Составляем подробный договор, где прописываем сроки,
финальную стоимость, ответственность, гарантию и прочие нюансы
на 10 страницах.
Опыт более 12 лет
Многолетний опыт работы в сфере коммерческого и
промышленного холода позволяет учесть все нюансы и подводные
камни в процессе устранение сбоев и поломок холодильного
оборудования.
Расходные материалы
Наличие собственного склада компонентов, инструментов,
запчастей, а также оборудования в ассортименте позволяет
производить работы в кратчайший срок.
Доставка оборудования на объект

# # # #

* _PROBLEM DETAILS_
State how many lines of the material contain the string "работы", with no other words.

* _RESPONSE_
2